If the car you buy does not come with a motor (rare these days)
decide which motor you want to run and add it in there. Same goes
for an extra set of tires (why not just face the inevitable, you
will wear out tires), fuel, spare glow plugs (just the break in
process can burn up 1 or 2 plugs), Fuel filler bottle, paint for
the body, glow plug ignitor, batteries, and some basic
tools to keep your car tuned and running throughout the
day like small allen wrenches and small screwdrivers.
What
Upgrades should I buy?
If you have an HPI car the list is endless. 2-Speed Transmission,
Graphite radio plate, CVD's, Racing clutch, Fiber Disc Brake, better
engine & pipe, and so on. See my HPI
RS4 page to learn more about these upgrades and what you
may or may not want to buy. The more advanced cars will come ready
to race (not Ready to Run) so the options for these cars make less
of an impact to the overall performance, kind of "Fine Tuning"
upgrades. Mainly, changing the shock springs, repacking the front
and rear diffs with different thickness grease than what the cars
come with, and titanium or aluminum replacement parts (usually I
buy these when the stock plastic parts break).
Do
bodies make a difference?
Absolutely! And if you want to spend money on something just to
spend money, buying different bodies for your car is the way to
go! You will eventually need them since racing will tear up these
lexan bodies over time. Don't worry, a body can last for a while
even if you are a bad driver! Most racers feel that the Dodge Stratus
Body makes the car handle the best. Always install the rear spoiler,
it will help the handling, it's not just for looks. For ease of
painting and overall usability I like the BMW 328i body and the
Porsche 911GT3 body. But any body will work so have fun with them!
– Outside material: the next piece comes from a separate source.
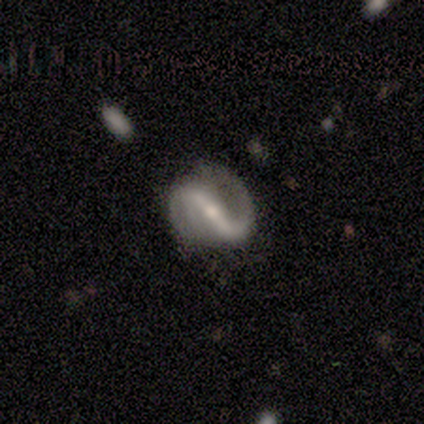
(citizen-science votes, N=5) Overall: featured or disk (100%). Edge-on disk: no (100%). Bar: strong (60%; weak 20%). Spiral arms: yes (80%). Spiral arm count: 2 (100%). Spiral winding: medium (50%; tight 25%). Bulge size: small (80%). Merging: none (80%).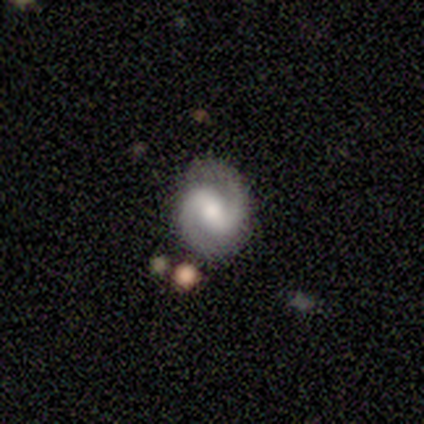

HPI's web site offers the best selection of 200mm wide bodies with
excellent photos.
What
if my pipe falls off while I am driving?
If your pipe falls off you should bring your car in and either shut
it off or push the pipe back on while wearing gloves. Besides being
really loud and usually against the rules at most tracks, running
w/o the pipe connected can damage your motor. Once the pipe falls
off for the first time you will need to take some time to put it
back on properly. On race day or just to get you by for the day,
push the pipe back on as mentioned above to keep you running. But
the right thing to do is to pull the rubber connector off, clean
the connector, pipe, and manifold thoroughly with a degreaser, let
them all dry, then put the pipe back on and use 2 small zip ties
around the rubber boot where is goes over the pipe and the manifold.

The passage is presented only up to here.